Slice Why it is first-class Real-world analog
graph kernel holds durable graph state and receipts engine block
control language expresses bits, vectors, tensors instrument cluster
control benchmarks proves the control layers work test track
conversational API one user-facing front door reception desk
orchestrator UX one operator surface over the API cockpit

Layman version: the benchmark, API, and UX are not sidecars. They are part of the shipped machine.

Bootstrap Intake

The intake field is still:

  • NIX.codecli
  • tmp-meta3-engine-test
  • meta3-graph-core
  • dreaming-kernel
  • nix-star
  • causal-workbench
  • tiny_graph_engine

These are source systems to compare and import from.

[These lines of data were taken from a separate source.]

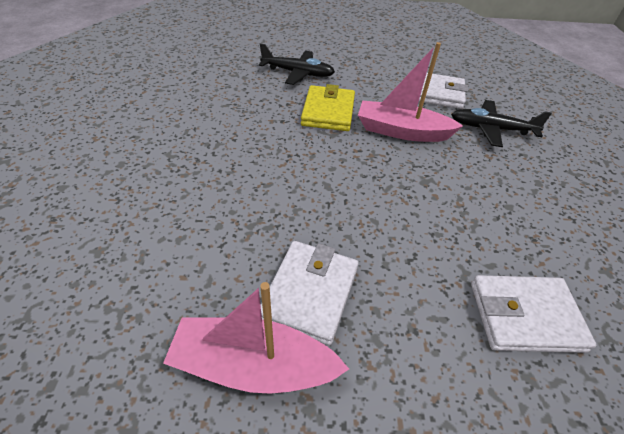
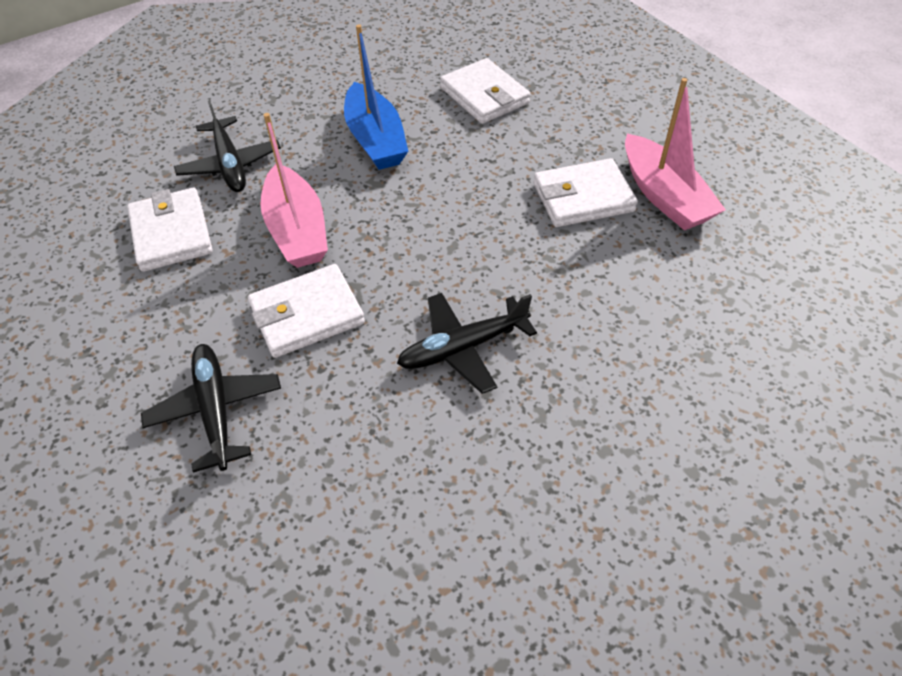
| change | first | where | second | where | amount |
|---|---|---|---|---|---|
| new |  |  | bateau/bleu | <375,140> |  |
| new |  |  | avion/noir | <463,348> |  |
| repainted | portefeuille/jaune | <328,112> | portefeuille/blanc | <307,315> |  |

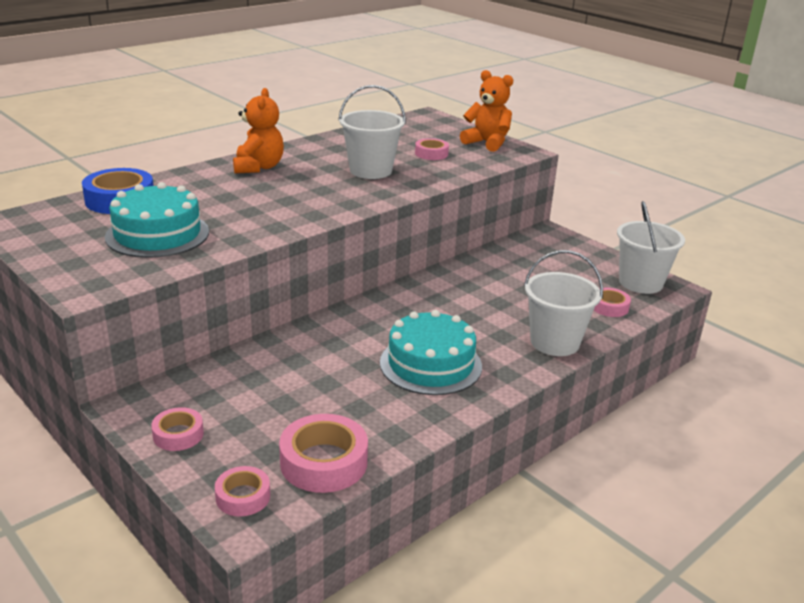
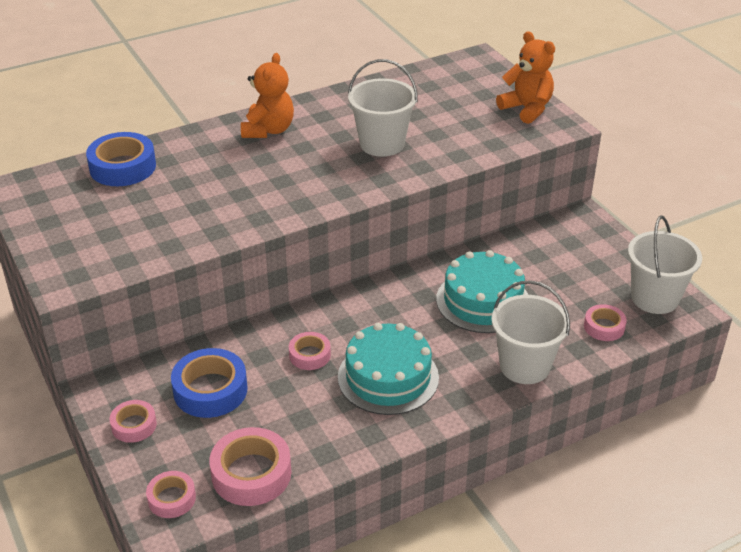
| change | first | where | second | where | amount |
|---|---|---|---|---|---|
| new |  |  | ruban adhésif/bleu | <210,390> |  |
| shifted | gâteau/turquoise | <157,234> |  | <483,301> |  |
| shifted | ruban adhésif/rose | <431,154> |  | <310,355> |  |

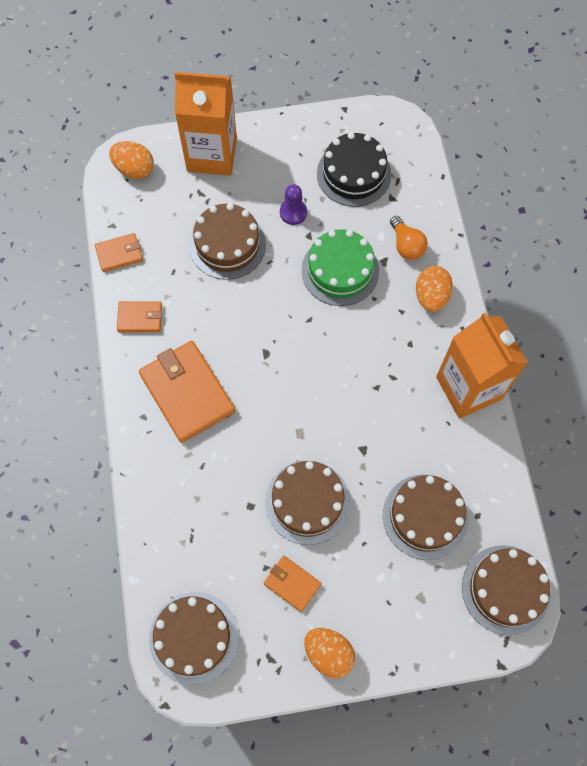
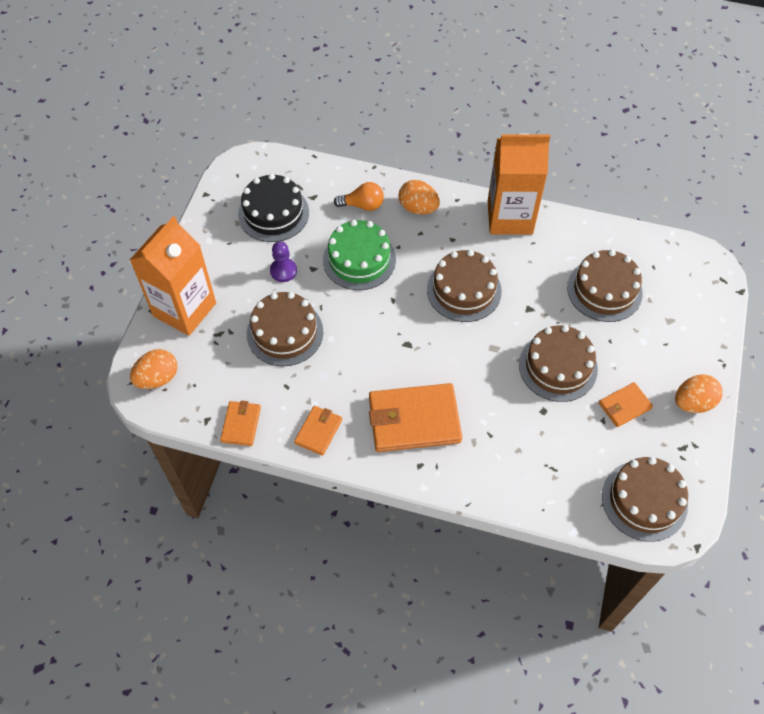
| change | first | where | second | where | amount |
|---|---|---|---|---|---|
| shifted | gâteau/marron | <505,589> |  | <464,290> |  |

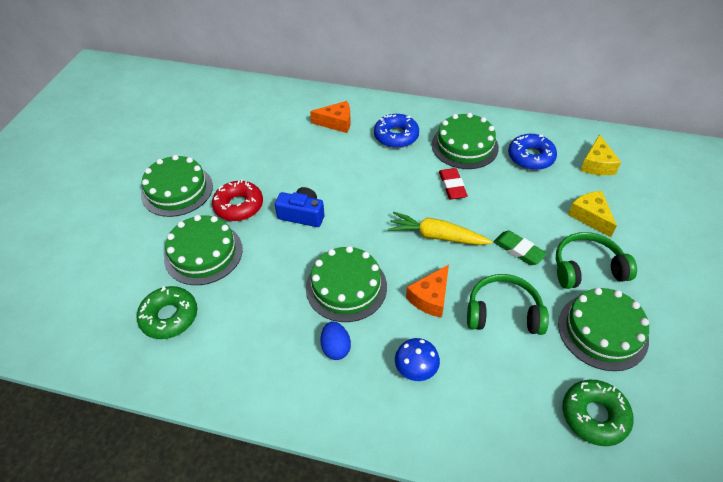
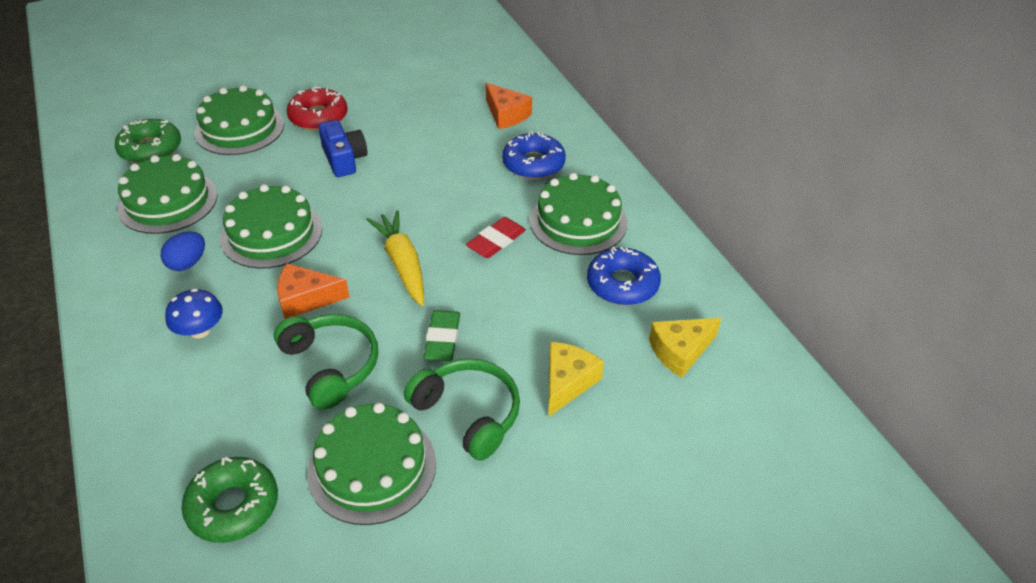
| change | first | where | second | where | amount |
|---|---|---|---|---|---|
| shifted | gâteau/vert | <177,190> |  | <168,201> |  |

They are not the final runtime boundary of this repo.

Kernel Stack Target

Layer Local target Upstream reference Why
graph kernel vendor/meta3-graph-core meta3-graph-core deterministic graph reifier
product runtime runtime/ causal-workbench thin routed manifest runtime
control plane policy/ nix-star ledger-first confidence and policy
benchmark plane benchmarks/ local eval doctrine prove quality, cost, and stability
API plane api/ conversational front door doctrine one interface
UX plane ux/ orchestrator surface doctrine one operator desk

Layman version: import the best engine, keep one dashboard, and mount the gauges inside the same car.

CLI

Use the current CLI like this:

./bin/bvtctl "summarise the current runtime"
./bin/bvtctl ask "run the demo manifest" runtime/examples/demo_manifest.json
./bin/bvtctl chat
./bin/bvtctl context
./bin/bvtctl bootstrap-context
./bin/bvtctl bootstrap
./bin/bvtctl run migration_brief
./bin/bvtctl execute
./bin/bvtctl kernel-plan
./bin/bvtctl benchmark
./bin/bvtctl packet migration_brief
./bin/bvtctl policy
./bin/bvtctl scorecard
./bin/bvtctl runtime
./bin/bvtctl api
./bin/bvtctl ux

Why in plain English: the sentence form is now the default front door; the named commands are the operator shelf behind the desk.

First Local Imports

The first real local slices are now:

  • policy/control_language_v0.json
  • policy/runtime_profiles_v0.json
  • benchmarks/control_scorecard_v0.json
  • benchmarks/control_scorecard_v0.md
  • runtime/work_manifest_v0.json
  • runtime/work_manifest_packet_v0.json
  • runtime/examples/demo_manifest.json
  • runtime/examples/demo_exec_manifest.json
  • api/conversational_api_v0.json
  • ux/orchestrator_ux_v0.md
  • vendor/meta3-graph-core/schema/receipt_v1.json

Why: the control language and proof surface are the fastest way to make this repo operational before deeper kernel import.

Working Rule

Pareto frontier:

  • do not ship a repo of external path pointers
  • do not invent a new kernel if an off-the-shelf one is already stronger
  • do not let docs become the only state
  • do not treat benchmarks, API, or UX as optional afterthoughts

Instead:

  1. compare source systems
  2. choose the strongest slice
  3. import it into the local layout
  4. benchmark it through bits/vectors/tensors
  5. expose it through one API and one UX

Current Read

Best direction today:

  • meta3-graph-core = graph kernel import target
  • causal-workbench = product-runtime pattern
  • nix-star = control-language and policy pattern
  • NIX.codecli = conversational API/orchestrator UX reference field
  • local benchmarks/ = mandatory proof surface

That is why this repo exists: to turn the best scattered ideas into one standalone control product.